IPN: How, methodologically speaking, can you make a valid comparison of the performance of LLMs on tasks from the Physics Olympiad with that of human learners?

Paul Tschisgale: We attained comparability by using the exact same problems that competitors in previous editions of the Physics Olympiad had tackled. LLMs don’t always produce identical answers, so with this in mind, we put each problem through the AI twenty times for each model and each prompting strategy. The key thing was that we assessed the AI’s answers using precisely the same criteria that were used to assess the competitors’ responses. This meant we got distributions of points scores that we could compare directly with the students’ results.
This said, we need to remember that the competitors, in the competition’s later rounds, were working under exam conditions – you have limited time, you’re stressed, maybe tired. The LLMs got to generate their answers in “lab conditions,” so to speak. This means it’s not a perfect comparison, but it does give us a robust sense of how well the AI models perform compared to high-achieving participants in the Physics Olympiad.
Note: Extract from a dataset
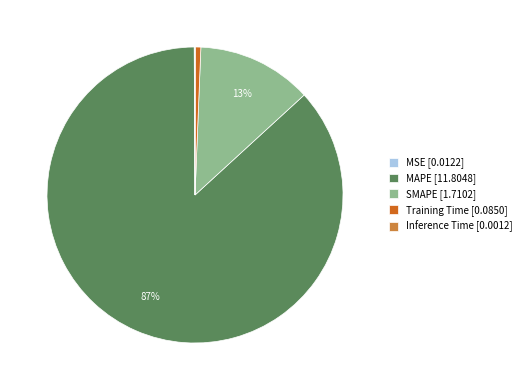

To the nearest percent, what percentage of the pie is SMAPE [1.7102]?

13%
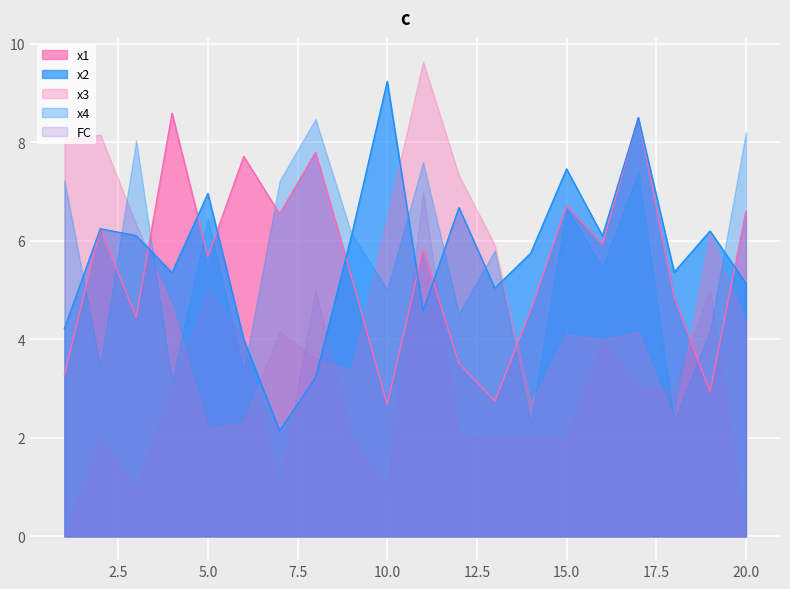

Which series changed the most between 1 and 3?

x2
IPN: What might sensible and productive use of LLMs in the classroom look like?

Paul Tschisgale: This might, for example, look like students critically analyzing AI-generated solutions to various problems and comparing them to their own answers. It could help them recognize when using AI can help - and where its limits lie. We can see from this that the human ability to reflect on and check things is still essential. We could also use LLMs as a basis for systems that give learners individualized, adaptive feedback. Especially where students are practicing and consolidating what they have learned, this could make things easier for teachers, as the learners would get feedback on the spot and the teacher would have more time to support those who needed it. This sort of scenario shows that AI isn’t just a risk, but – used the right way – can supplement learning.

IPN: What do you think are the most important skills for school students to learn for using AI – alongside curricular content in physics, of course?

Paul Tschisgale: As well as curricular content, it’s crucial that students see AI as a tool and learn how to use it in a thoughtful way. This entails knowing about the strengths and weaknesses of LLMs and being able to judge when using them might be helpful and where their limits are. In the classroom, students should practice critically checking AI-generated answers, using them as a basis for their own further work, and going through iterative processes with AI tools. It’s these sorts of tasks that demonstrate how vital it still is for students to have a proper grasp of the concepts; if they don’t, they can’t judge whether an answer generated by AI makes sense or whether it’s actually complete nonsense. So AI can provide valuable feedback and food for thought, but learners remain responsible for assessing what it produces and understanding the content of their physics lessons.

IPN: What would you say is the key takeaway from your publication for education stakeholders?

Paul Tschisgale: The key message, in my view, is that AI is here to stay – and that tools like ChatGPT will have an important role to play in our students’ futures, which means that they need to be learning now how to use them thoughtfully and responsibly. It’s not about competing with AI, but about seeing it as a partner while being clear on the fact that humans retain responsibility for critically checking what AI generates and improving it in line with their own expertise. We still need physics teaching to provide learners with solid foundations and with problem-solving skills, but we also need it to focus more on critical thinking and on how to use AI in a way that’s aware of its strengths and limitations.